Yes, this is 'off-topic' so if you want to continue this conversation, there is a basement club called 'The Pigsty' where you can make speculations about my relationship without incurring the wrath of the moderators. Hopefully, they will be forgiving towards you today, but don't do it again. OK?

With every good wish, and in jubilation that you enjoyed Morrissey's concert film. The reviews are generally lukewarm, but sometimes reviews are wrong. If the film is popular with Neds, then I will have to re-evaluate my response.

regards.
i can assure you the film was very good, was well attended, with no neds there at all. As for the reviews, I do think this film is solely for morrissey fans( in which case you should avoid it) and if a reviewer is not a morrissey fan then it would get a lukewarm review. For example if I reviewed an eminem film I would not enjoy it, no matter how good it was or what the fans thought about it. To answer your question , I am not a ned, have never worn a tracksuit and I am a celtic fan, and watching our big game tonight. I do not live in a high rise in glasgow, I actually live on a beautiful island on the Clyde estuary(won't be any more specific than that). As I post this sitting on my balcony overlooking the bay, the ferry sails past accompanied by some basking sharks,and the seals sit on the rocks along the shore. Much what I imagine your view in Birmingham to be like.
 
i can assure you the film was very good, was well attended, with no neds there at all. As for the reviews, I do think this film is solely for morrissey fans( in which case you should avoid it) and if a reviewer is not a morrissey fan then it would get a lukewarm review. For example if I reviewed an eminem film I would not enjoy it, no matter how good it was or what the fans thought about it. To answer your question , I am not a ned, have never worn a tracksuit and I am a celtic fan, and watching our big game tonight. I do not live in a high rise in glasgow, I actually live on a beautiful island on the Clyde estuary(won't be any more specific than that). As I post this sitting on my balcony overlooking the bay, the ferry sails past accompanied by some basking sharks,and the seals sit on the rocks along the shore. Much what I imagine your view in Birmingham to be like.
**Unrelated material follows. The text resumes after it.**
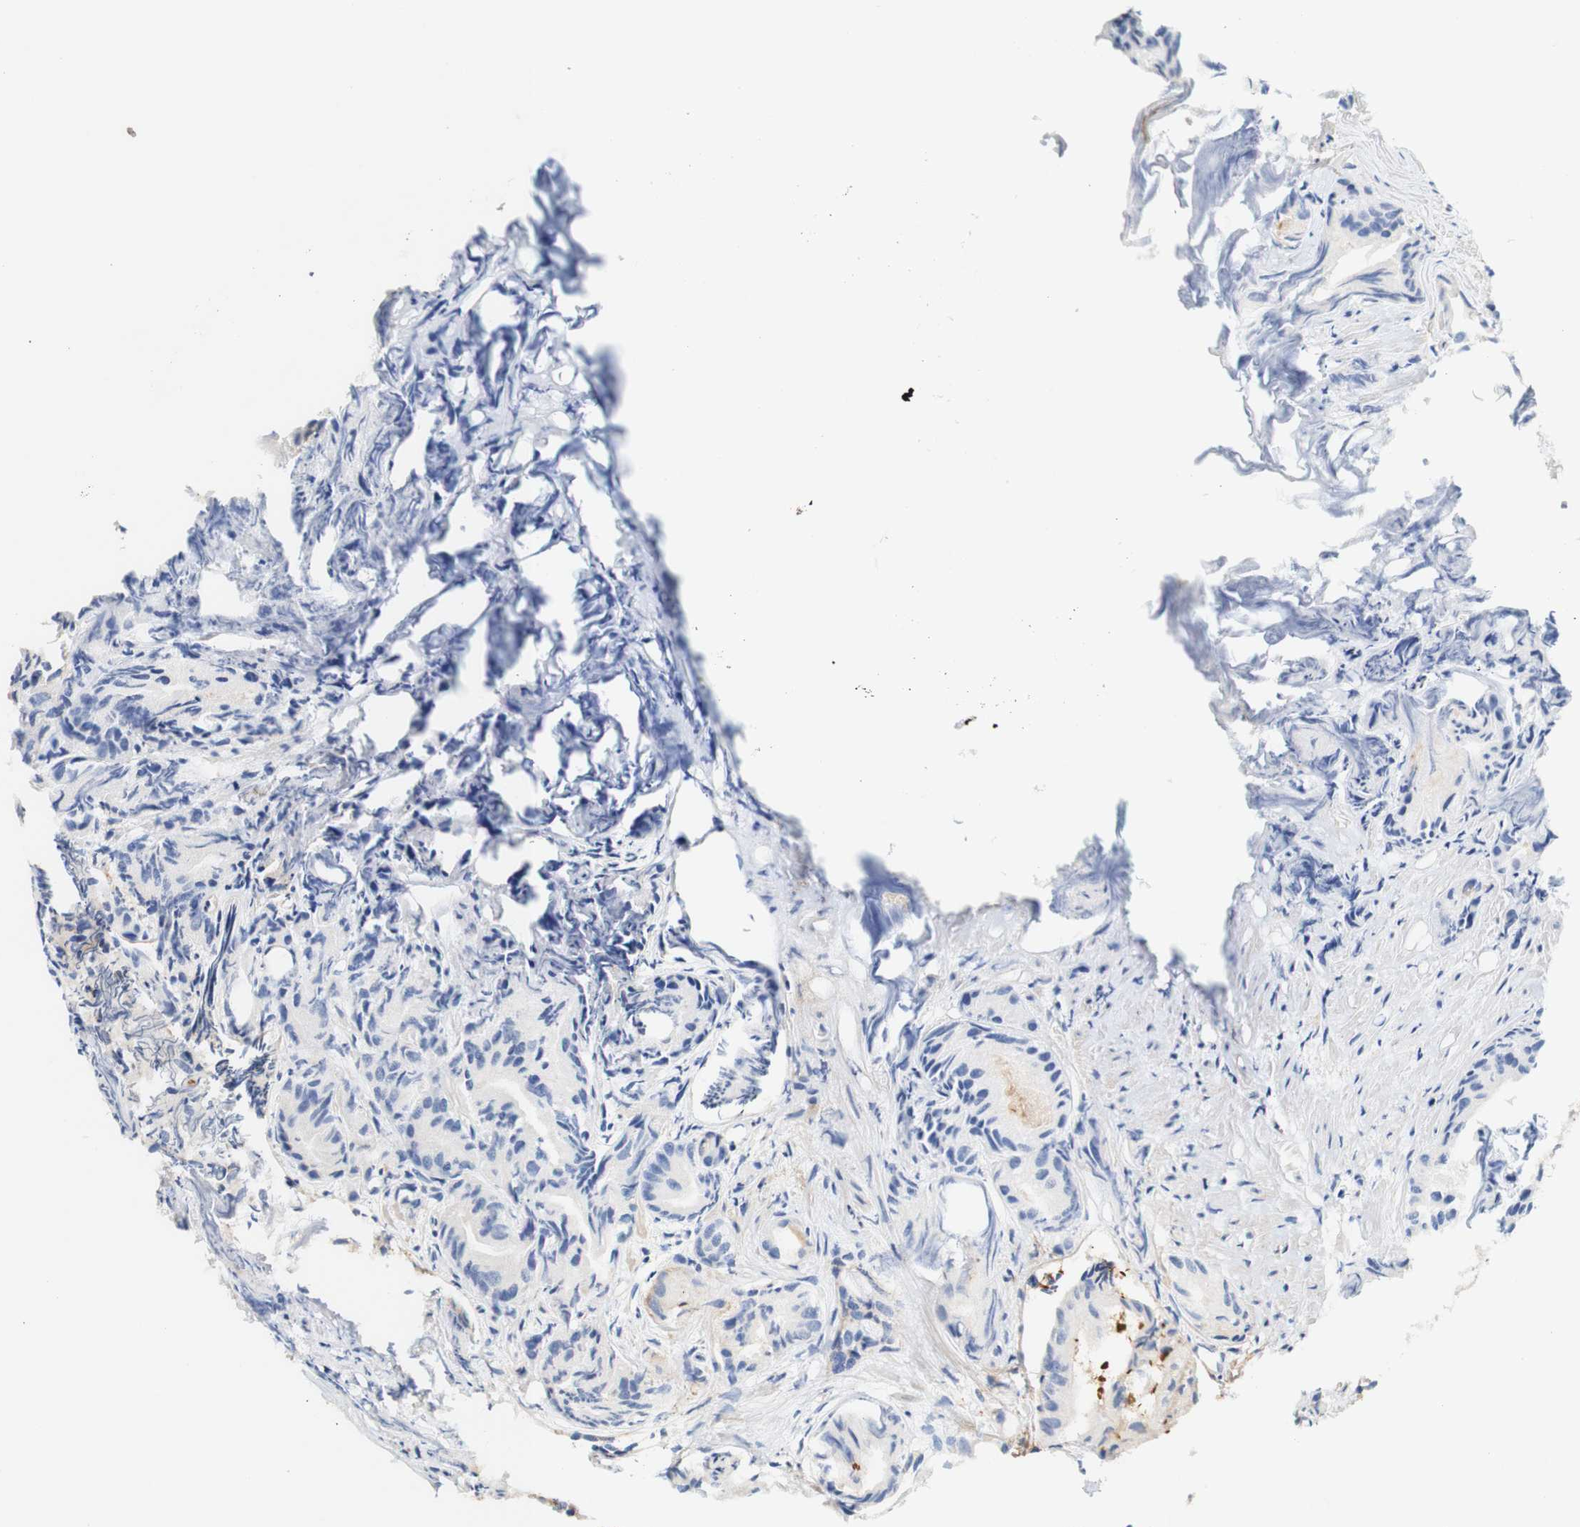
{"staining": {"intensity": "negative", "quantity": "none", "location": "none"}, "tissue": "prostate cancer", "cell_type": "Tumor cells", "image_type": "cancer", "snomed": [{"axis": "morphology", "description": "Adenocarcinoma, Low grade"}, {"axis": "topography", "description": "Prostate"}], "caption": "A high-resolution micrograph shows immunohistochemistry (IHC) staining of prostate cancer (low-grade adenocarcinoma), which displays no significant staining in tumor cells. (DAB (3,3'-diaminobenzidine) IHC visualized using brightfield microscopy, high magnification).", "gene": "PCDH7", "patient": {"sex": "male", "age": 72}}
You're not a critic you're a 'fan'. I get it. Morrissey. Celtic. Not Eminem, not Rangers. That's fine, but some of us are more discerning and critical and do not suspend judgement just for an easy ride.

I look out of my window as the sun sets behind the Malvern Hills. I don't live in Birmingham, I just grew up there and go there to party. I hope you enjoy your tied cottage whilst the job lasts. I've had some cracking summer jobs too.

with every good wish, yours in jubilo.